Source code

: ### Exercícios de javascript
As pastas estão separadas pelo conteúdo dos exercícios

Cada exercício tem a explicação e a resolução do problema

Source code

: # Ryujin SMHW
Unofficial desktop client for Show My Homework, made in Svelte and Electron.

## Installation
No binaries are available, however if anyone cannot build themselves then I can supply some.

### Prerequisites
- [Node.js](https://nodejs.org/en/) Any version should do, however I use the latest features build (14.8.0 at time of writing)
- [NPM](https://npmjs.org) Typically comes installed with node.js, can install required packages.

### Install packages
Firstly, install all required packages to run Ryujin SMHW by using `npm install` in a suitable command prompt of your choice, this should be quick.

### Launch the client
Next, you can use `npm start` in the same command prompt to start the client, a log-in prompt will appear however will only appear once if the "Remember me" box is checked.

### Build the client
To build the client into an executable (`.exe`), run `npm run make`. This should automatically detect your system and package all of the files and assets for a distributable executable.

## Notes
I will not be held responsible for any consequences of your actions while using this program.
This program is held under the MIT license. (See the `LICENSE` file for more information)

◆ **TO DO**:
Reply with every line of the listing that has the string "however".

◆ **EXERCISE RESULT**:
No binaries are available, however if anyone cannot build themselves then I can supply some.
- [Node.js](https://nodejs.org/en/) Any version should do, however I use the latest features build (14.8.0 at time of writing)
Next, you can use `npm start` in the same command prompt to start the client, a log-in prompt will appear however will only appear once if the "Remember me" box is checked.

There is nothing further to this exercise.